By Jordy Yager - 11/08/12 10:30 AM EST
The fountain on the West Front has been drained. Complex security plans for managing hundreds of thousands of people are being drawn up. And, most importantly, the guest of honor has been decided: President Obama.
With Obama’s reelection, hundreds of officials busily planning the 57th Presidential Inauguration have kicked it into high gear.
“Now that the election is over, we enter a new phase. It starts to get more intense now that we know who the president will be,” said Jean Parvin Bordewich, the staff director of the Joint Congressional Committee on Inaugural Ceremonies (JCCIC).
Obama’s 2009 inauguration drew an estimated 1.8 million people, according to an official report issued afterward. And while some officials say privately they are not expecting the same crowds this time around, they confess it is still too early to tell.
“Who’s coming kind of depends on who the president is,” said Bordewich. “You get better crowd estimates as we get a bit closer and can see how many people are planning to come in from out of town.”

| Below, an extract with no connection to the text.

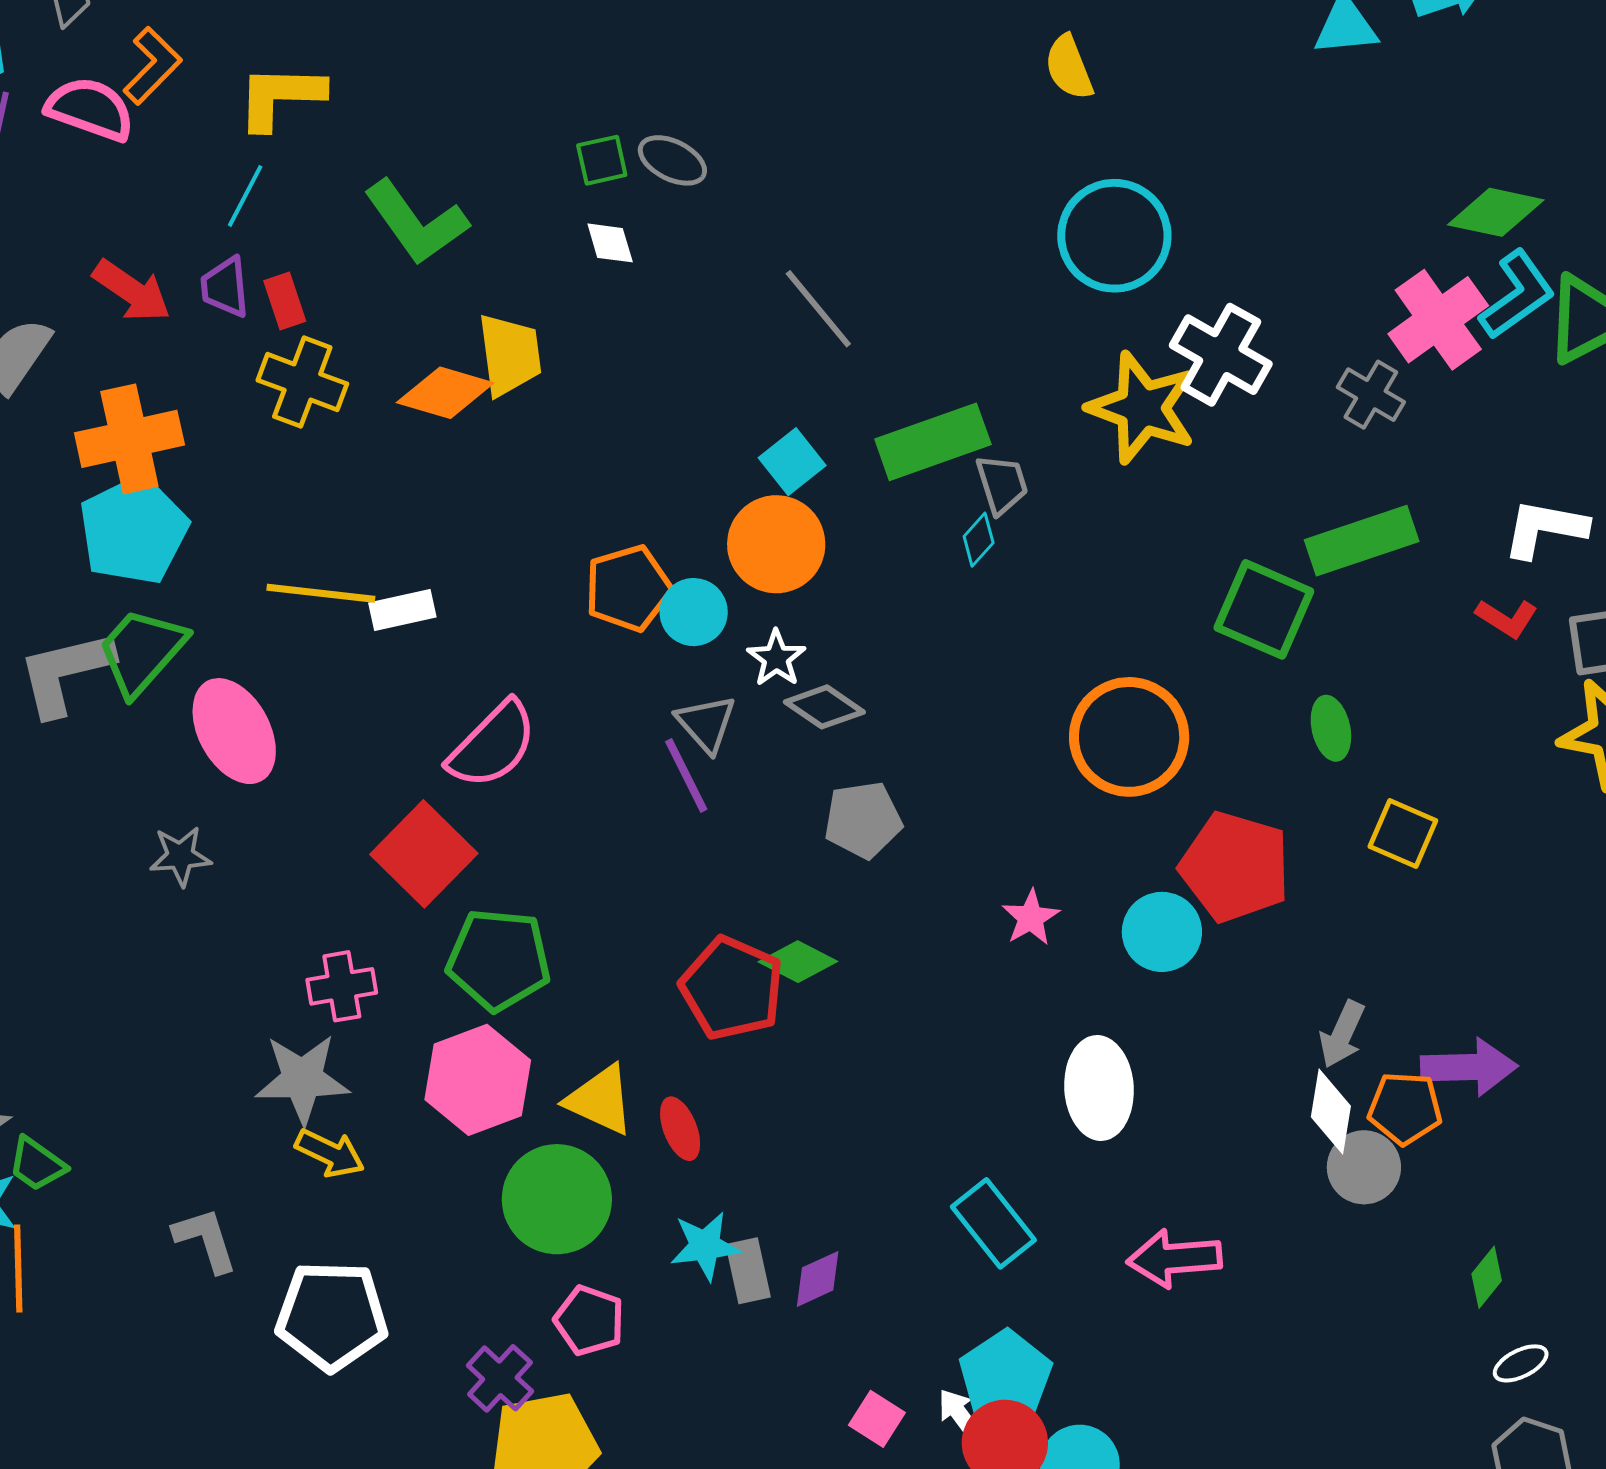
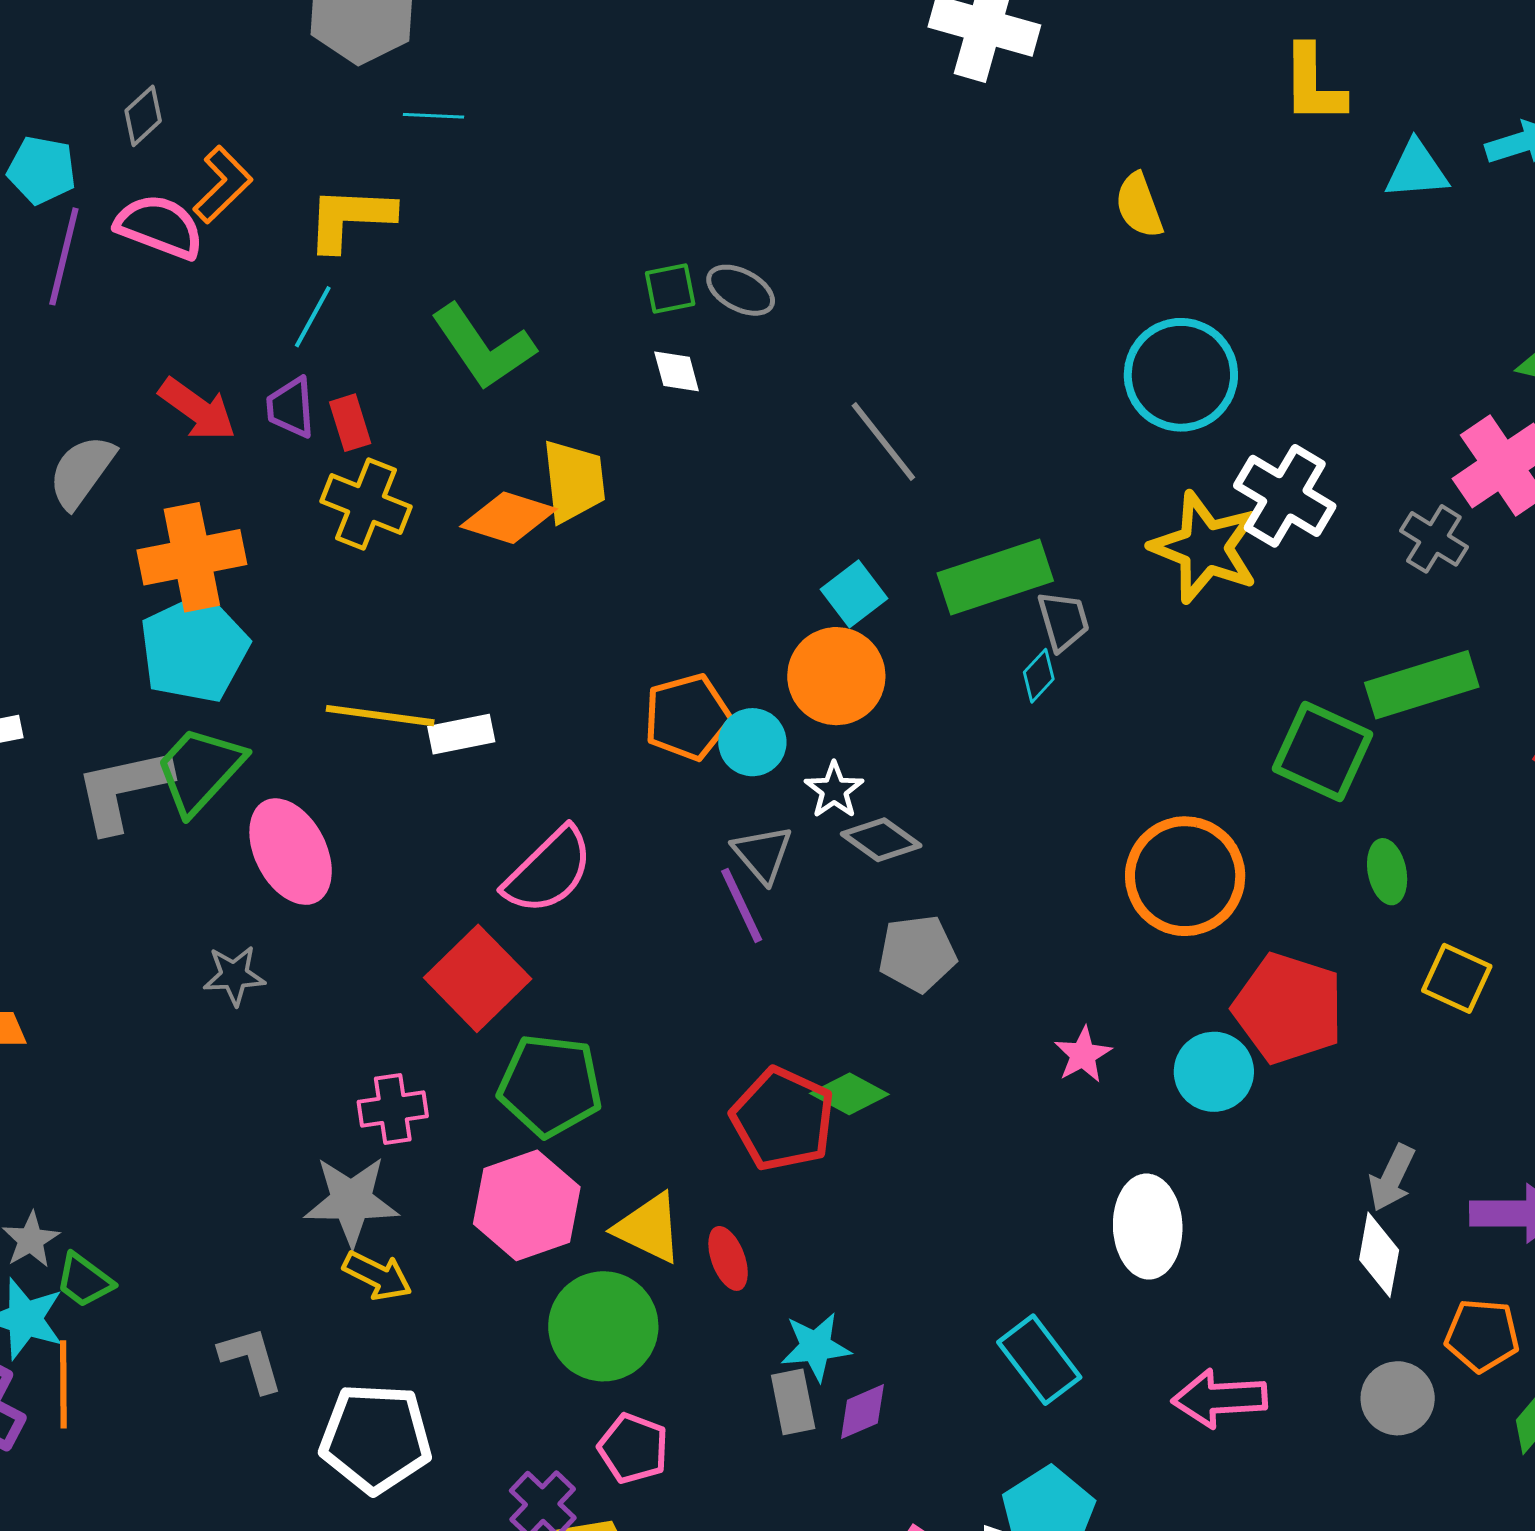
orange pentagon: (1405, 1108) -> (1482, 1335), moved
gray circle: (1364, 1167) -> (1398, 1398), moved
cyan star: (705, 1246) -> (816, 1347), moved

Over the next two months, members of Congress will begin receiving their collective 240,000 tickets to the ceremony, printed by the Government Printing Office, which they can dole out to constituents, staff, family and friends.
Scalpers and scammers took to the Internet ahead of Obama’s first inauguration, attempting to sell tickets real and fake — some for as much as $20,000 — because they were so coveted. Congress then passed a bill making it a misdemeanor to sell or attempt to sell inauguration tickets.
As the JCCIC crafts its plans — which it has been working on for several months — the White House is in the process of forming the Presidential Inaugural Committee (PIC), which will be solely responsible for arranging the parades and galas that take place in and around D.C.
Workers with the Architect of the Capitol (AoC) were hammering away on Wednesday in near-freezing temperatures constructing the giant wooden platform that will seat 1,600 lawmakers, former presidents, justices, Cabinet officials, Joint Chiefs of Staff and diplomats from across the world. Even Hurricane Sandy didn’t deter the stage’s erection, according to officials.
The AoC has a long list of preparations that it will be working on, including setting up security fencing, running cable for television news networks, setting up trash bins, placing more than 30,000 chairs, procuring a sound system that will reach down the National Mall, decorating the Capitol with flags and bunting, laying carpet, selecting and hanging pictures in the VIP holding rooms, constructing ramps for compliance with the Americans With Disabilities Act and readying scores of blankets and ponchos to be distributed, if necessary.
There are contingency plans to move the inauguration indoors if it’s raining or snowing heavily. The move likely would be to the Capitol’s Rotunda, as was done during President Reagan’s second inauguration.
Security plans have also consumed the attention of the U.S. Capitol Police, the Secret Service, the House and Senate sergeant at arms, the FBI and the joint military task force, among other agencies.
The after-action report issued by the National Capital Region (NCR) following the 2009 inauguration made several recommendations to the planners of the ceremony, which the JCCIC says have been taken into consideration for next year’s event.
Hundreds of inauguration-goers were trapped in tunnels leading to the Capitol grounds in 2009, sparking a dramatic public backlash. According to the report, federal and regional officials had difficulty sharing information ahead of the last inauguration and local officials need to develop a better, more comprehensive crowd-management plan.
A terror plot to attack Obama’s inauguration arose the day before the 2009 event, when intelligence officials warned the president-elect of a bomb plot hatched in Somalia, according to the New York Times magazine. It turned out to be a false alarm, but security officials had to develop a response plan for a large-scale bombing, which will likely be in place during next year’s inauguration as well.
For all of the pomp and circumstance, and the intensely intricate planning, lawmakers appear to be excited about the prospect of hosting perhaps the largest political event in the country’s history.
“The inauguration is a celebration of democracy, a time when we pause in full view of the nation and world to inaugurate our new leaders,” said Sen. Charles Schumer (D-N.Y.), the chairman of the JCCIC, at a ceremony hammering the first nail into the inauguration platform two months ago.
“This event reminds us that free elections matter and that it is possible to transfer power peacefully every four years.”